### ASSIGNED TASK
What is the number of lines below that hold "Adhes"? Answer with that number only.

--- --- ---

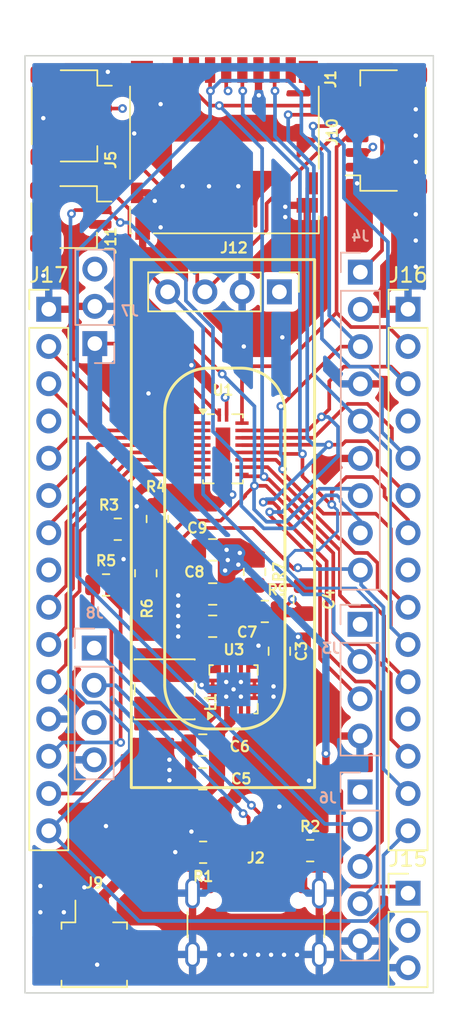
<source format=kicad_pcb>
(kicad_pcb
	(version 20241229)
	(generator "pcbnew")
	(generator_version "9.0")
	(general
		(thickness 1.6)
		(legacy_teardrops no)
	)
	(paper "A4")
	(layers
		(0 "F.Cu" signal)
		(4 "In1.Cu" signal)
		(6 "In2.Cu" signal)
		(2 "B.Cu" signal)
		(9 "F.Adhes" user "F.Adhesive")
		(11 "B.Adhes" user "B.Adhesive")
		(13 "F.Paste" user)
		(15 "B.Paste" user)
		(5 "F.SilkS" user "F.Silkscreen")
		(7 "B.SilkS" user "B.Silkscreen")
		(1 "F.Mask" user)
		(3 "B.Mask" user)
		(17 "Dwgs.User" user "User.Drawings")
		(19 "Cmts.User" user "User.Comments")
		(21 "Eco1.User" user "User.Eco1")
		(23 "Eco2.User" user "User.Eco2")
		(25 "Edge.Cuts" user)
		(27 "Margin" user)
		(31 "F.CrtYd" user "F.Courtyard")
		(29 "B.CrtYd" user "B.Courtyard")
		(35 "F.Fab" user)
		(33 "B.Fab" user)
		(39 "User.1" user)
		(41 "User.2" user)
		(43 "User.3" user)
		(45 "User.4" user)
		(47 "User.5" user)
		(49 "User.6" user)
		(51 "User.7" user)
		(53 "User.8" user)
		(55 "User.9" user)
	)
	(setup
		(stackup
			(layer "F.SilkS"
				(type "Top Silk Screen")
			)
			(layer "F.Paste"
				(type "Top Solder Paste")
			)
			(layer "F.Mask"
				(type "Top Solder Mask")
				(color "Blue")
				(thickness 0.01)
			)
			(layer "F.Cu"
				(type "copper")
				(thickness 0.035)
			)
			(layer "dielectric 1"
				(type "prepreg")
				(thickness 0.1)
				(material "FR4")
				(epsilon_r 4.5)
				(loss_tangent 0.02)
			)
			(layer "In1.Cu"
				(type "copper")
				(thickness 0.035)
			)
			(layer "dielectric 2"
				(type "core")
				(thickness 1.24)
				(material "FR4")
				(epsilon_r 4.5)
				(loss_tangent 0.02)
			)
			(layer "In2.Cu"
				(type "copper")
				(thickness 0.035)
			)
			(layer "dielectric 3"
				(type "prepreg")
				(thickness 0.1)
				(material "FR4")
				(epsilon_r 4.5)
				(loss_tangent 0.02)
			)
			(layer "B.Cu"
				(type "copper")
				(thickness 0.035)
			)
			(layer "B.Mask"
				(type "Bottom Solder Mask")
				(color "Blue")
				(thickness 0.01)
			)
			(layer "B.Paste"
				(type "Bottom Solder Paste")
			)
			(layer "B.SilkS"
				(type "Bottom Silk Screen")
			)
			(copper_finish "None")
			(dielectric_constraints no)
		)
		(pad_to_mask_clearance 0)
		(allow_soldermask_bridges_in_footprints no)
		(tenting front back)
		(pcbplotparams
			(layerselection 0x00000000_00000000_55555555_5755f5ff)
			(plot_on_all_layers_selection 0x00000000_00000000_00000000_00000000)
			(disableapertmacros no)
			(usegerberextensions no)
			(usegerberattributes yes)
			(usegerberadvancedattributes yes)
			(creategerberjobfile yes)
			(dashed_line_dash_ratio 12.000000)
			(dashed_line_gap_ratio 3.000000)
			(svgprecision 4)
			(plotframeref no)
			(mode 1)
			(useauxorigin no)
			(hpglpennumber 1)
			(hpglpenspeed 20)
			(hpglpendiameter 15.000000)
			(pdf_front_fp_property_popups yes)
			(pdf_back_fp_property_popups yes)
			(pdf_metadata yes)
			(pdf_single_document no)
			(dxfpolygonmode yes)
			(dxfimperialunits yes)
			(dxfusepcbnewfont yes)
			(psnegative no)
			(psa4output no)
			(plot_black_and_white yes)
			(plotinvisibletext no)
			(sketchpadsonfab no)
			(plotpadnumbers no)
			(hidednponfab no)
			(sketchdnponfab yes)
			(crossoutdnponfab yes)
			(subtractmaskfromsilk no)
			(outputformat 1)
			(mirror no)
			(drillshape 0)
			(scaleselection 1)
			(outputdirectory "gerbers/")
		)
	)
	(net 0 "")
	(net 1 "Net-(U3-VAUX)")
	(net 2 "Earth")
	(net 3 "Net-(U3-FB)")
	(net 4 "+BATT")
	(net 5 "+5V")
	(net 6 "D38")
	(net 7 "SCK")
	(net 8 "unconnected-(J1-DAT2-Pad1)")
	(net 9 "MOSI")
	(net 10 "+3.3V")
	(net 11 "unconnected-(J1-DAT1-Pad8)")
	(net 12 "MISO")
	(net 13 "Net-(J2-CC1)")
	(net 14 "D-")
	(net 15 "D+")
	(net 16 "Net-(J2-CC2)")
	(net 17 "SCL")
	(net 18 "SDA")
	(net 19 "D13")
	(net 20 "A1")
	(net 21 "D12")
	(net 22 "A2")
	(net 23 "SCK_5")
	(net 24 "MOSI_5")
	(net 25 "A1_5")
	(net 26 "SCL_5")
	(net 27 "D13_5")
	(net 28 "D12_5")
	(net 29 "SDA_5")
	(net 30 "MISO_5")
	(net 31 "D38_5")
	(net 32 "A2_5")
	(net 33 "Net-(U3-L2)")
	(net 34 "Net-(U3-L1)")
	(net 35 "unconnected-(U3-PG-Pad5)")
	(net 36 "unconnected-(U1-NC-Pad21)")
	(net 37 "unconnected-(U3-PG-Pad5)_1")
	(net 38 "GNDA")
	(footprint "Capacitor_SMD:C_0805_2012Metric" (layer "F.Cu") (at 153.933908 100.065286 -90))
	(footprint "Connector_JST:JST_SH_SM06B-SRSS-TB_1x06-1MP_P1.00mm_Horizontal" (layer "F.Cu") (at 159.527 68.075772 90))
	(footprint "Capacitor_SMD:C_0805_2012Metric" (layer "F.Cu") (at 147.002 109.976772 180))
	(footprint "Capacitor_SMD:C_0805_2012Metric" (layer "F.Cu") (at 147.677 96.665772 180))
	(footprint "Connector_PinHeader_2.54mm:PinHeader_1x15_P2.54mm_Vertical" (layer "F.Cu") (at 136.5 80.26))
	(footprint "Capacitor_SMD:C_0805_2012Metric" (layer "F.Cu") (at 152.227 103.575772 90))
	(footprint "Resistor_SMD:R_0805_2012Metric" (layer "F.Cu") (at 147.027 117.285772 180))
	(footprint "Capacitor_SMD:C_0805_2012Metric" (layer "F.Cu") (at 147.002 112.276772 180))
	(footprint "Connector_JST:JST_SH_SM04B-SRSS-TB_1x04-1MP_P1.00mm_Horizontal" (layer "F.Cu") (at 138.027 67.075772 -90))
	(footprint "Package_DFN_QFN:WQFN-20-1EP_2.5x4.5mm_P0.5mm_EP1x2.9mm" (layer "F.Cu") (at 148.377 89.775772))
	(footprint "Resistor_SMD:R_0805_2012Metric" (layer "F.Cu") (at 143.905784 94.56037 90))
	(footprint "Resistor_SMD:R_0805_2012Metric" (layer "F.Cu") (at 154.327 117.175772))
	(footprint "Capacitor_SMD:C_0805_2012Metric" (layer "F.Cu") (at 147.677 99.675772 180))
	(footprint "Capacitor_SMD:C_0805_2012Metric" (layer "F.Cu") (at 147.677 101.875772 180))
	(footprint "Connector_USB:USB_C_Receptacle_GCT_USB4105-xx-A_16P_TopMnt_Horizontal" (layer "F.Cu") (at 150.627 123.175772))
	(footprint "Connector_Card:microSD_HC_Hirose_DM3D-SF" (layer "F.Cu") (at 148.477 69.300772 180))
	(footprint "Connector_PinHeader_2.54mm:PinHeader_1x15_P2.54mm_Vertical" (layer "F.Cu") (at 161 80.26))
	(footprint "Resistor_SMD:R_0805_2012Metric" (layer "F.Cu") (at 140.405784 99.06037))
	(footprint "Inductor_Extended:IND_SRP4020FA-1R0M" (layer "F.Cu") (at 144.402 106.176772 -90))
	(footprint "Resistor_SMD:R_0805_2012Metric" (layer "F.Cu") (at 141.205784 95.26037))
	(footprint "Resistor_SMD:R_0805_2012Metric" (layer "F.Cu") (at 151.233908 100.865286))
	(footprint "Connector_PinHeader_2.54mm:PinHeader_1x03_P2.54mm_Vertical" (layer "F.Cu") (at 161 120.075))
	(footprint "Resistor_SMD:R_0805_2012Metric" (layer "F.Cu") (at 143.118284 98.26037 90))
	(footprint "Connector_JST:JST_SH_SM02B-SRSS-TB_1x02-1MP_P1.00mm_Horizontal" (layer "F.Cu") (at 138.002 73.975772 -90))
	(footprint "Package_SON:Texas_S-PWSON-N10_ThermalVias" (layer "F.Cu") (at 149.102 106.175772 90))
	(footprint "Connector_Molex:Molex_PicoBlade_53261-0271_1x02-1MP_P1.25mm_Horizontal" (layer "F.Cu") (at 139.602 123.775772))
	(footprint "Connector_PinHeader_2.54mm:PinHeader_1x04_P2.54mm_Vertical" (layer "F.Cu") (at 152.227 79.075772 -90))
	(footprint "Resistor_SMD:R_0805_2012Metric" (layer "F.Cu") (at 150.533908 98.165286 -90))
	(footprint "Connector_PinSocket_2.54mm:PinSocket_1x03_P2.54mm_Vertical" (layer "B.Cu") (at 139.641431 82.602929))
	(footprint "Connector_PinSocket_2.54mm:PinSocket_1x04_P2.54mm_Vertical" (layer "B.Cu") (at 139.597 103.360772 180))
	(footprint "Connector_PinSocket_2.54mm:PinSocket_1x09_P2.54mm_Vertical" (layer "B.Cu") (at 157.747 77.730772 180))
	(footprint "Connector_PinSocket_2.54mm:PinSocket_1x05_P2.54mm_Vertical" (layer "B.Cu") (at 157.727 113.175772 180))
	(footprint "Connector_PinSocket_2.54mm:PinSocket_1x04_P2.54mm_Vertical" (layer "B.Cu") (at 157.727 101.740772 180))
	(gr_poly
		(pts
			(xy 146.277 106.775772) (xy 147.027 107.375772) (xy 148.127 107.375772) (xy 148.127 107.775772) (xy 147.027 108.875772)
			(xy 
... [584798 chars truncated]
</source>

--- --- ---

### OUTPUT
2